How does scent capture you? Do simple scents conjure up distant memories? Are there books or stories vivid in your mind because of a scent the author described?

5 comments :

  1. Yvonne Blake said...

    HI Karen, I enjoy nature too. We live in the woods in Maine (only been in the 60's this month). Nice plug for CWG...smile!
    Keep posting your thoughts on here.

    yvonne

  2. Sue said...

    Where are you in the CWG course, Karen? I'm on Lesson 42 of the Apprenticeship course. My mentor just retired and I have a new mentor now which I'm finding difficult to switch at this late stage, but I'm trusting God knows all about it ;-)

    I will need to get out and sniff nature more... although in the City, there's not much "refreshing" to whiff ;-)

  3. Karen said...

    Bad spelling error -- thanks for catching "whiff" for me, Sue.

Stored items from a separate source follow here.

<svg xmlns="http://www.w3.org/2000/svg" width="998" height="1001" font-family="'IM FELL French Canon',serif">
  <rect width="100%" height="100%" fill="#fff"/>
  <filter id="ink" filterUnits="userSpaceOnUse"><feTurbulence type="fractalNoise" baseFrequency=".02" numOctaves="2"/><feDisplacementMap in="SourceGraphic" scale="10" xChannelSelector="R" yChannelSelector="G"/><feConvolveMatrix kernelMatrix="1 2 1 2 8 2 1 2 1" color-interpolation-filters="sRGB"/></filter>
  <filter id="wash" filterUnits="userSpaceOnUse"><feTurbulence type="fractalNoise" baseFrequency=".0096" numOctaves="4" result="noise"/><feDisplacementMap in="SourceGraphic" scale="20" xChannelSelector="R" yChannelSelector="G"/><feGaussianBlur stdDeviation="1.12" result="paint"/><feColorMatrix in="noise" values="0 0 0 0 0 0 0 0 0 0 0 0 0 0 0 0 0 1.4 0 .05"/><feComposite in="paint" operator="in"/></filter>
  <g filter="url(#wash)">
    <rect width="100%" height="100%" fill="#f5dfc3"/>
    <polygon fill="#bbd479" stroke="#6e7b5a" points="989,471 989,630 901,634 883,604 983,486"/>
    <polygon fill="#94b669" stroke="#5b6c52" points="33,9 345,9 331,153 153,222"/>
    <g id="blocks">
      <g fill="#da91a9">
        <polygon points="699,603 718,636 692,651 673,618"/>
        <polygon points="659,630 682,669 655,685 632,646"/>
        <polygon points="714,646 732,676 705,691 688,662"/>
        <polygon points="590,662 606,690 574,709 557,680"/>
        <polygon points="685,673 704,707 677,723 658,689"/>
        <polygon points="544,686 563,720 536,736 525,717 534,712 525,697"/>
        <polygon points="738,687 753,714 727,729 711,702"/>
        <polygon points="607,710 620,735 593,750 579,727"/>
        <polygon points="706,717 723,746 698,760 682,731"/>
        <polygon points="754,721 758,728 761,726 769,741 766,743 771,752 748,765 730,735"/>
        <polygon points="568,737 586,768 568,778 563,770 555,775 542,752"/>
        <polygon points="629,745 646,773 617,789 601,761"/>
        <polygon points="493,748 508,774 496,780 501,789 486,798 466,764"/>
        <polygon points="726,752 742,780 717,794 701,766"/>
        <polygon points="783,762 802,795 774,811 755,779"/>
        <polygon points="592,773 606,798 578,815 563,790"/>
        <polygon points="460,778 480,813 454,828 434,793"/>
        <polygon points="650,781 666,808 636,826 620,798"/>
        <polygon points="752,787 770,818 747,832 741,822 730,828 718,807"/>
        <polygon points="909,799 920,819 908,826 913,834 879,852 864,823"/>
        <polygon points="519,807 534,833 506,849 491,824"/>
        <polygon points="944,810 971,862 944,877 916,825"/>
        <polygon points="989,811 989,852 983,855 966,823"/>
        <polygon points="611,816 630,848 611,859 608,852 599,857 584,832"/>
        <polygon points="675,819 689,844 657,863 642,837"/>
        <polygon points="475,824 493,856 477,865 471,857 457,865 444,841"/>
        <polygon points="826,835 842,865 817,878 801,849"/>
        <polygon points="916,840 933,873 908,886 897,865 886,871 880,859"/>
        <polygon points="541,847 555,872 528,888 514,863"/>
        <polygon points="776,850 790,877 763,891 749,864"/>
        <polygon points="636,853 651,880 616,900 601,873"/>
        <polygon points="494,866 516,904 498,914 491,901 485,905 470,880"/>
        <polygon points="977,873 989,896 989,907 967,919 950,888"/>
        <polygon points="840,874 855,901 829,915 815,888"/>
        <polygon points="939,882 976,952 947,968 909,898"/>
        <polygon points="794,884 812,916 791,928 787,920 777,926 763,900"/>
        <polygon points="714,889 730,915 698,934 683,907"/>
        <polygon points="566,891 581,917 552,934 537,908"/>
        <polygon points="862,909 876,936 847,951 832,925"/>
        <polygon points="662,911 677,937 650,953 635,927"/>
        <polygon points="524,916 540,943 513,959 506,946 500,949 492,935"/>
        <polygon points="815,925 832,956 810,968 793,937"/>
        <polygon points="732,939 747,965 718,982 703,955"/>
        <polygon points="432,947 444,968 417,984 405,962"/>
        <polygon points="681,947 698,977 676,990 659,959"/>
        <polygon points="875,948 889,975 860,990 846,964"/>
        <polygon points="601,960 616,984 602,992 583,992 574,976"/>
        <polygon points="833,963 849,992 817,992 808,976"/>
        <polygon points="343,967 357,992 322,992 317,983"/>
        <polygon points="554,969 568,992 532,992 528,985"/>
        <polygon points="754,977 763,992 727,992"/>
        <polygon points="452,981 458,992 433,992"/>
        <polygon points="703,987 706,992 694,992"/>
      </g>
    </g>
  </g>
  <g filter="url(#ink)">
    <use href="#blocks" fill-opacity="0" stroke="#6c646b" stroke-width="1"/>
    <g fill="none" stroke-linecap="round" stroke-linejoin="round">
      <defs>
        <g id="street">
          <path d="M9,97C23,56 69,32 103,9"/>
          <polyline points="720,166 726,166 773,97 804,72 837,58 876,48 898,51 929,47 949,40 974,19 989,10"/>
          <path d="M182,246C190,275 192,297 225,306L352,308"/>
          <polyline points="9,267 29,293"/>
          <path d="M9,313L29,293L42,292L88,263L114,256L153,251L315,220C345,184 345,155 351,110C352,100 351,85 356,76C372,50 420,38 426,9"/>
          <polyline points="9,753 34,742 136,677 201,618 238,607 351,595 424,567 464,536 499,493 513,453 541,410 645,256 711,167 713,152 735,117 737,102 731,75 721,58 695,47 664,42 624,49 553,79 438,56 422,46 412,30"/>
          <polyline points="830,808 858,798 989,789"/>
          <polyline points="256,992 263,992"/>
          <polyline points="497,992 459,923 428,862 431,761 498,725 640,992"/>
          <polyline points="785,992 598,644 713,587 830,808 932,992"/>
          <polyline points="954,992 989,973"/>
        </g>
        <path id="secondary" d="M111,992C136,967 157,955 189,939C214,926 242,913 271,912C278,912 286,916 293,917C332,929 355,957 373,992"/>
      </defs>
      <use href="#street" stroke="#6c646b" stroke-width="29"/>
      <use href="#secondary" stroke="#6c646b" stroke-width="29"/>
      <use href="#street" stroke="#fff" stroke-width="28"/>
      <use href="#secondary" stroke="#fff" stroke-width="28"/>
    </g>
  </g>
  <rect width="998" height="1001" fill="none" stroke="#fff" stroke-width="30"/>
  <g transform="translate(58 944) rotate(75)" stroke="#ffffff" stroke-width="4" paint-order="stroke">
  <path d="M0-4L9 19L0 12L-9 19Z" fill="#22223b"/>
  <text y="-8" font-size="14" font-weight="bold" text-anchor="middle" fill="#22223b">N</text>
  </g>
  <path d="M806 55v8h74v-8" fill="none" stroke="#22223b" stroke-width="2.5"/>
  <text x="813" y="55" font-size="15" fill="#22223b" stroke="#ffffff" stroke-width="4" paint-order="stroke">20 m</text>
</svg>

I hate it when I mess up spelling.

    I'm on lesson 10. I'm usually working 2 or 3 lessons ahead, but I'm a little bogged down with this one and it's due in a week. I can't seem to get it just right.

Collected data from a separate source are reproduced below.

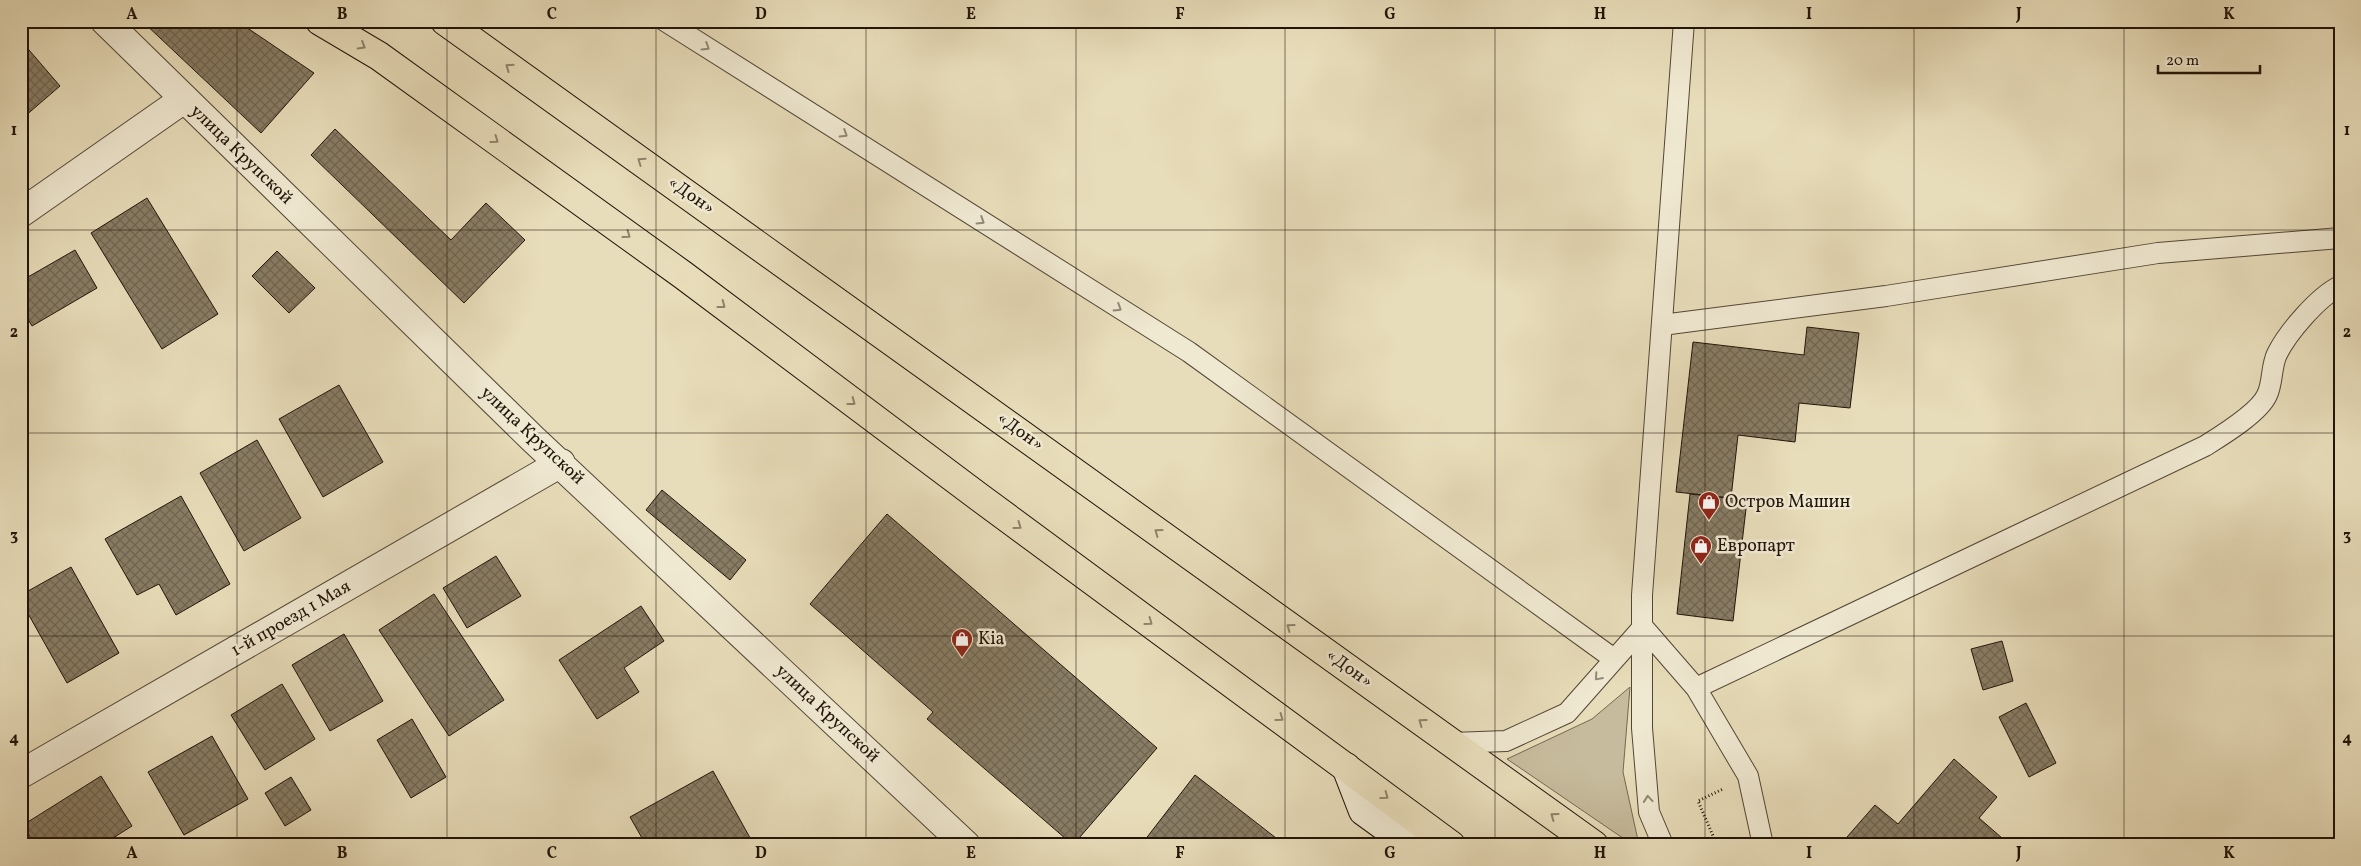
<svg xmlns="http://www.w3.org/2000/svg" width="2361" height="866" font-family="Vollkorn,serif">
	<defs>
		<pattern id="building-cross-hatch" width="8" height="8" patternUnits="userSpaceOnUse" patternTransform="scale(1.25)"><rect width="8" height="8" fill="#887d65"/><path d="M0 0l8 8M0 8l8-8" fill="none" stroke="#6f6551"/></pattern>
	</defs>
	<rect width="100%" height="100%" fill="#e8ddba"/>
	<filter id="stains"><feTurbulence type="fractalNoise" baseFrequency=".004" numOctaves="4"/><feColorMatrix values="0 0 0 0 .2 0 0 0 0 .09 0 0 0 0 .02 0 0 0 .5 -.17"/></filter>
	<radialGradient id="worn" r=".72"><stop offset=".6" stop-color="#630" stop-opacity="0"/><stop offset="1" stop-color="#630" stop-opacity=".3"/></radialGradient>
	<path fill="#c6bb9c" stroke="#746852" d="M 1630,687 L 1623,772 L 1639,845 L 1633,845 L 1507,759 L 1592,719 Z"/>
	<path fill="url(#building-cross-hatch)" stroke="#211409" d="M 142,21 L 237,21 L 314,73 L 261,133 Z
		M 23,43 L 60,86 L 24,117 L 21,113 Z
		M 335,129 L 451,240 L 486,203 L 525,240 L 464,303 L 311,155 Z
		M 147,198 L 218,314 L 162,349 L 91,233 Z
		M 75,250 L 97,288 L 32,326 L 21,308 L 21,281 Z
		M 277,251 L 315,288 L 289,313 L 252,276 Z
		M 1807,327 L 1859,333 L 1850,408 L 1799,403 L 1795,442 L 1738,435 L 1731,498 L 1676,492 L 1693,342 L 1804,355 Z
		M 339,385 L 383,462 L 323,497 L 279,419 Z
		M 257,440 L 301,518 L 244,551 L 200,473 Z
		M 662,490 L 746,560 L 730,580 L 646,510 Z
		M 1690,494 L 1747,500 L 1733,621 L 1677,614 Z
		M 181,496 L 230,584 L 176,615 L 159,584 L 137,595 L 105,539 Z
		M 887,514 L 1157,748 L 1073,845 L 927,719 L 933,712 L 810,604 Z
		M 496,556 L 521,596 L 467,628 L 443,588 Z
		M 71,567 L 119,653 L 67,683 L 21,601 L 21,595 Z
		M 434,594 L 504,700 L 449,736 L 379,630 Z
		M 641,606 L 664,641 L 624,668 L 639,692 L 597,719 L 559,660 Z
		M 344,634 L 383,701 L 330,731 L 292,665 Z
		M 2002,641 L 2013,681 L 1983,690 L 1971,649 Z
		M 282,684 L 315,739 L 265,770 L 231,715 Z
		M 2026,703 L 2056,763 L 2029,777 L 1999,717 Z
		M 412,719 L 446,777 L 411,798 L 377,740 Z
		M 212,736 L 248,799 L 184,835 L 148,772 Z
		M 1954,759 L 1997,797 L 1979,818 L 2010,845 L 1840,845 L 1875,805 L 1898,824 Z
		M 713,771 L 754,845 L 646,845 L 630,817 Z
		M 1195,775 L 1285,845 L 1141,845 Z
		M 101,776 L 132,826 L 102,845 L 35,845 L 23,825 Z
		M 291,777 L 311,810 L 285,826 L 265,793 Z"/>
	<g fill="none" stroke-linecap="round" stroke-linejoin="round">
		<g stroke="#534635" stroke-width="22">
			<path id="lane" d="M 665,21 L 1189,352 L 1614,659
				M 1662,325 L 1886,296 L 2158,253 L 2340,238
				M 1643,627 L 1696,688 L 1748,776 L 1763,845
				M 1696,688 L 2205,446 C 2221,436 2259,413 2267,395 C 2273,383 2271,366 2277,354 C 2288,332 2318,297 2340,286
				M 1452,743 L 1506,741 L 1567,713 L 1643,627
				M 1663,845 L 1649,812 L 1642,728 L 1642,595 L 1684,21"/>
		</g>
		<g stroke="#534635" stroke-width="30">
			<path id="street" d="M 105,21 L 533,439 L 966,845
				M 21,213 L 184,99
				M 21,774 L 561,463"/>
		</g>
		<g stroke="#211409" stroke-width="30">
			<path id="secondary" d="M 1346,767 L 1363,811 L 1410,845"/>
		</g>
		<g stroke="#211409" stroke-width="30">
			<path id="highway" d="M 320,21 L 379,56 L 683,275 L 979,497 L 1451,845
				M 445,21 L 1594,845"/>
		</g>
		<path stroke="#211409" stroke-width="3" stroke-dasharray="1 2.5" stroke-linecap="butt" d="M 1717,845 L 1698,801 L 1723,789"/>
		<use href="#lane" stroke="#f0e9d2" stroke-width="20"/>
		<use href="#street" stroke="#f0e9d2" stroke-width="28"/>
		<use href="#secondary" stroke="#f0e9d2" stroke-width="28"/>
		<use href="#highway" stroke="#e8ddba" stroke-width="28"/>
	</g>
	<defs><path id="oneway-chevron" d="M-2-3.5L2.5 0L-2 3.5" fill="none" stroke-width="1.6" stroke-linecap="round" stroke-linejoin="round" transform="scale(1.25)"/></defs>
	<g stroke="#8e836a">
		<use href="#oneway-chevron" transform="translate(362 46) rotate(31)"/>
		<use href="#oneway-chevron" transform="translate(509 67) rotate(-145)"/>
		<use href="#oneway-chevron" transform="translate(495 140) rotate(36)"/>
		<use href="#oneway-chevron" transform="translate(641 161) rotate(-145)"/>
		<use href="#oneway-chevron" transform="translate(627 235) rotate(36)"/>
		<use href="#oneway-chevron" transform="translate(722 305) rotate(37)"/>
		<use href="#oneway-chevron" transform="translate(852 402) rotate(37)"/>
		<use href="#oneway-chevron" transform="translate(1018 526) rotate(36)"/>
		<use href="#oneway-chevron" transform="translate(1158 532) rotate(-144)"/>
		<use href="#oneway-chevron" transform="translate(1149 622) rotate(36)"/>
		<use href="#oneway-chevron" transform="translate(1290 627) rotate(-144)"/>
		<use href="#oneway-chevron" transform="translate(1280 718) rotate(36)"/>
		<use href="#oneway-chevron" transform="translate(1422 722) rotate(-144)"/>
		<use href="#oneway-chevron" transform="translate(1385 796) rotate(36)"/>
		<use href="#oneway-chevron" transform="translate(1554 816) rotate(-144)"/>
	</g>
	<g stroke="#938978">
		<use href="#oneway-chevron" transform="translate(706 47) rotate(32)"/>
		<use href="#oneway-chevron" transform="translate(844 134) rotate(32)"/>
		<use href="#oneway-chevron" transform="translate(981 221) rotate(32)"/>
		<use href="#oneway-chevron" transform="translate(1118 308) rotate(32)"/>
		<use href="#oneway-chevron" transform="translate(1598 677) rotate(131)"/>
		<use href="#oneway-chevron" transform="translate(1648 799) rotate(-95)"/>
	</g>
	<path fill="none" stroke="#211409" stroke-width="1" stroke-opacity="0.55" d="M 237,21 L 237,845M 447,21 L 447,845M 656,21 L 656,845M 866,21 L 866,845M 1076,21 L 1076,845M 1285,21 L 1285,845M 1495,21 L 1495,845M 1705,21 L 1705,845M 1914,21 L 1914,845M 2124,21 L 2124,845M 21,230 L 2340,230M 21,433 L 2340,433M 21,636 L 2340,636"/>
	<defs>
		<g id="shop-pin" transform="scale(1.125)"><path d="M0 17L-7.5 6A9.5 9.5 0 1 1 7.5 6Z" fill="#8f2418" stroke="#f0e9d2"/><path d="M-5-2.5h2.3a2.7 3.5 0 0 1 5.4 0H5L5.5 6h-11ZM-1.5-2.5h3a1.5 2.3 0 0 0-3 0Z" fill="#fff"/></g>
	</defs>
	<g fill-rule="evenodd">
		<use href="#shop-pin" x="1709" y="502"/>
		<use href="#shop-pin" x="1701" y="546"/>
		<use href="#shop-pin" x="962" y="639"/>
	</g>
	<g text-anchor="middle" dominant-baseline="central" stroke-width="5" stroke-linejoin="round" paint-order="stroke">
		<g font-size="18" fill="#211409" stroke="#f0e9d2">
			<text transform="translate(241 155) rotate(44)">улица Крупской</text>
			<text transform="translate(691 196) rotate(35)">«Дон»</text>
			<text transform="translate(1020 432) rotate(36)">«Дон»</text>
			<text transform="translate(532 436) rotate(43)">улица Крупской</text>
			<text transform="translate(291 619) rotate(-30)">1-й проезд 1 Мая</text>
			<text transform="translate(1349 669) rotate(36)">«Дон»</text>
			<text transform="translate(827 714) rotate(43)">улица Крупской</text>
		</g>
		<g font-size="18" fill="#211409" stroke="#f0e9d2" text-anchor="start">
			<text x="1725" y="502">Остров Машин</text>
			<text x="1717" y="546">Европарт</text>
			<text x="978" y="639">Kia</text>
		</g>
	</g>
	<rect width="2361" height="866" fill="none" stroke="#e8ddba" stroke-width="55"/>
	<path d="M2158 65v8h102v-8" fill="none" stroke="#211409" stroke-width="2.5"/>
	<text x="2166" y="65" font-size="15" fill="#211409" stroke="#f0e9d2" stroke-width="4" paint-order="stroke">20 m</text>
	<rect x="28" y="28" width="2306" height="810" fill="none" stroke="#211409" stroke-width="2"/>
	<g font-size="16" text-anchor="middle" font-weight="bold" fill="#211409">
		<text x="132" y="19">A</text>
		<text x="342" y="19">B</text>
		<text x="552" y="19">C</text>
		<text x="761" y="19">D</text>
		<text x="971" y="19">E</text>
		<text x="1180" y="19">F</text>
		<text x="1390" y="19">G</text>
		<text x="1600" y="19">H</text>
		<text x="1809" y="19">I</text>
		<text x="2019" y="19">J</text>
		<text x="2229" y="19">K</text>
		<text x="14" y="135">1</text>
		<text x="2347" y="135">1</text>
		<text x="14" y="337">2</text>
		<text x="2347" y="337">2</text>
		<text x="14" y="540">3</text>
		<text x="2347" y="540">3</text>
		<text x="14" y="743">4</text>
		<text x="2347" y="743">4</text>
		<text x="132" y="858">A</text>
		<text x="342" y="858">B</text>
		<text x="552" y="858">C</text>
		<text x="761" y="858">D</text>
		<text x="971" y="858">E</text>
		<text x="1180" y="858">F</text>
		<text x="1390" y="858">G</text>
		<text x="1600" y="858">H</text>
		<text x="1809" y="858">I</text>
		<text x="2019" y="858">J</text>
		<text x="2229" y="858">K</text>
	</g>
	<rect width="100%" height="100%" filter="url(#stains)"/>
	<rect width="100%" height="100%" fill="url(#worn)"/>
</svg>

    What a bummer to get a mentor shift near the end of the course. I would expect it moving from Apprentice to Journeyman. But, retirement is understandable too. I'm sure God has it all under control. Hang in there.

  4. Anonymous said...

    All this description of the hot, humid, weather - which makes me think of sweat - in all honestly is something I can miss. The hot and humid weather remind me of the messes we make in our life, life's little boiler pot's. The sweat is our stink of sin, yuck! Then God, in His amazing wisdom sends the rain and washes ALL clean. How blessed we are - it is called Amazing Grace. Because we could of become more putrid, but instead, the wonder nature smells become evident and we can walk in His presence.

  5. Karen said...

    T - You really should start a blog. Seriously. Let me know if you want to and I'll help.